August 2, 2021
Speech recognition and translation technologies are being widely adopted to enable human-to-computer interaction, real-time human-to-human communication, and access to multimedia content without language barriers. These technologies are currently available in only a handful of widely spoken languages, however, and there are approximately 6,500 languages spoken around the globe. To be more useful, these AI systems need to work for many more.
To accelerate the creation of new natural language processing (NLP) systems for use in more regions of the world, Facebook AI is releasing VoxPopuli, a large-scale multilingual body of audio recordings that provide 400,000 hours of unlabeled speech data in 23 languages. It is the largest open data set released thus far for self-supervised learning and semisupervised learning. VoxPopuli also contains 1,800 hours of transcribed speeches in 15 languages. It also channels their oral interpretations into 15 target languages, for a total of 17,300 hours, with alignments at utterance level (which can be a single word, a sentence, or a distinct sound such as “umm”).
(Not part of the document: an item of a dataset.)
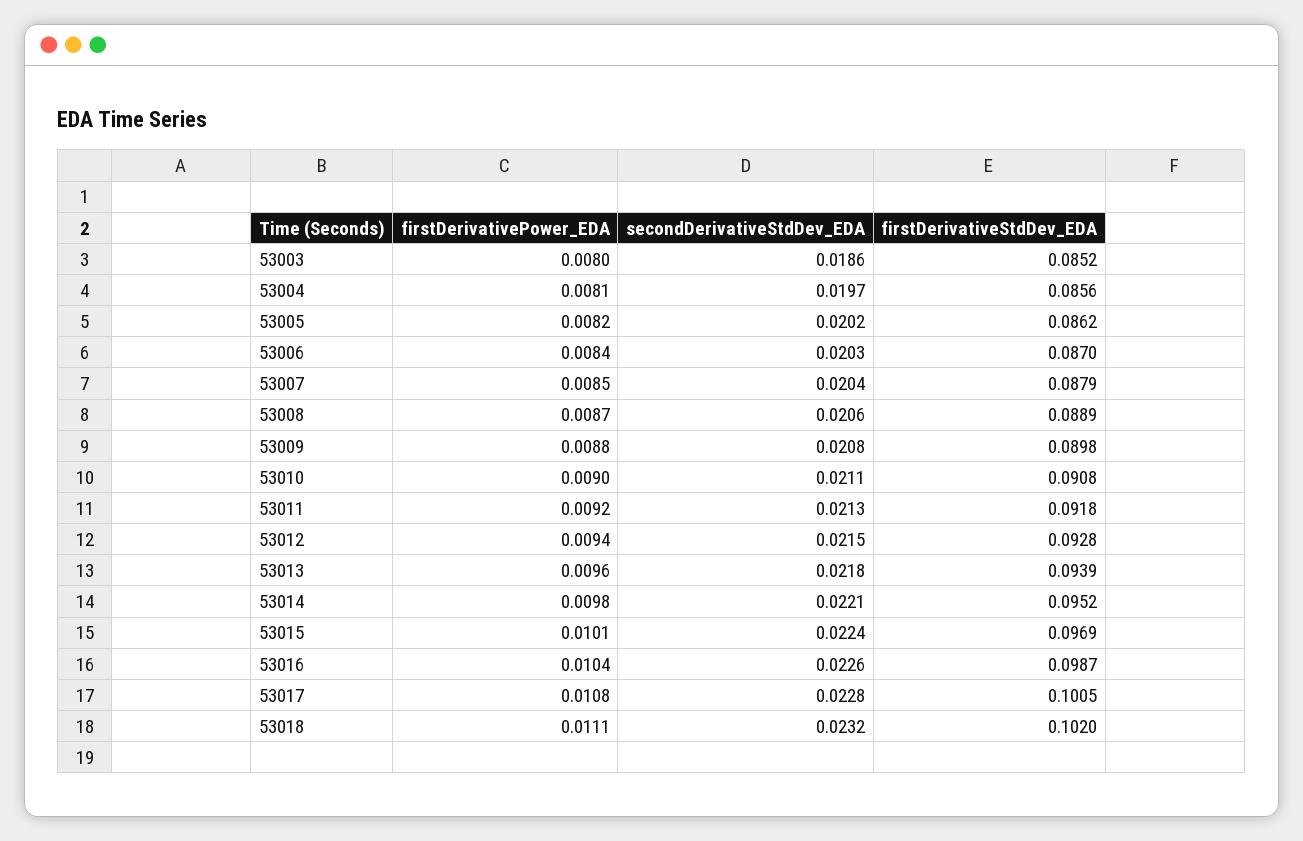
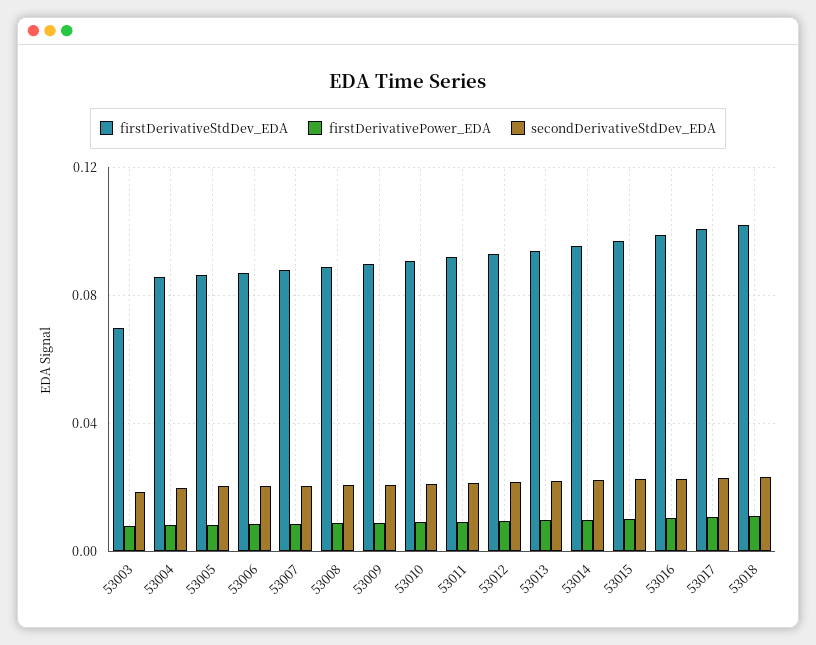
firstDerivativeStdDev_EDA, 53003: 0.0852 -> 0.07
Getting to the realistic goal of advanced NLP for dozens of languages is a time-intensive project. Recent automation advances (wav2vec 2.0 and wav2vec-U) have shown promising results in reducing—or even eliminating—the requirements of labeled data in building these technologies, which are based on learning from large-scale unlabeled data. Previous open-speech data sets (such as Libri-light) are limited in size or language coverage, which restricts the full power of these techniques. The AI research community simply needs more language data—a lot more.
VoxPopuli provides 9,000 to 18,000 hours of unlabeled speech per language; previous data sets have had only about 130 hours. This substantial new body of speech-to-speech translation data will be an important supplement to the existing speech-to-text translation corpora, such as CoVoST V2.
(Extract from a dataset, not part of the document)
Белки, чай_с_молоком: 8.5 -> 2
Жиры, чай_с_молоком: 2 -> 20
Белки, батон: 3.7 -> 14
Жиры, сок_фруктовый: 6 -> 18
We collected data in 23 languages from publicly available European Parliament event recordings and built processing pipelines to segment speech audios by speaker or silence, properly aligned them with transcripts or translations, and filtered out examples with inaccurate transcripts. We provide speech recognition (ASR) baselines for benchmarking and validating the versatility of VoxPopuli unlabeled data in semisupervised ASR and speech-to-text translation under challenging out-of-domain settings.
We showed that the increased amounts of unlabeled data and language coverage in VoxPopuli are very helpful to improving self-supervised models in terms of both quality and robustness. The team also found the automatic speech-to-speech alignments to be of high quality as it evaluates them on a speech-translation benchmark.
Enabling advanced speech technologies for many more languages will require not just limited labeled data, but also large-scale unlabeled data sets. VoxPopuli helps to push the limits on these promising research directions by providing larger-scale data in languages other than English, such as Romanian (30 million speakers) and Greek (13.5 million speakers), which have large speaker populations but lack open data (even unlabeled data). VoxPopuli also unblocks open research on direct speech-to-speech translation with a large amount of labeled data. We look forward to seeing how others in the AI research community leverage VoxPopuli to create new NLP systems that work for more people around the world.